ABOUT THIS EXERCISE:
Exact reproduction of all the data is required, with pictures excluded.

TASK INPUT:
'''

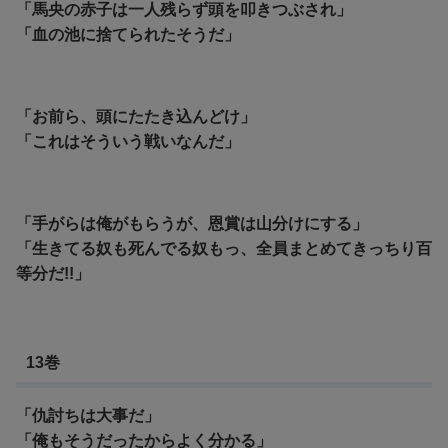
「馬央の赤子は一人残らず頭を叩きつぶされ」
「血の池に捨てられたそうだ」
「お前ら、頭にたたき込んどけ」
「これはそういう戦いなんだ」
「手がらは俺がもらうが、恩賞は山分けにする」
「生きてる奴も死んでる奴もっ、全員まとめてきっちり百
等分だ!!」
13巻
「仇討ちは大事だ」
「俺もそうだったからよく分かる」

'''

PROBLEM SOLUTION:
「馬央の赤子は一人残らず頭を叩きつぶされ」
「血の池に捨てられたそうだ」
「お前ら、頭にたたき込んどけ」
「これはそういう戦いなんだ」
「手がらは俺がもらうが、恩賞は山分けにする」
「生きてる奴も死んでる奴もっ、全員まとめてきっちり百
等分だ!!」
13巻
「仇討ちは大事だ」
「俺もそうだったからよく分かる」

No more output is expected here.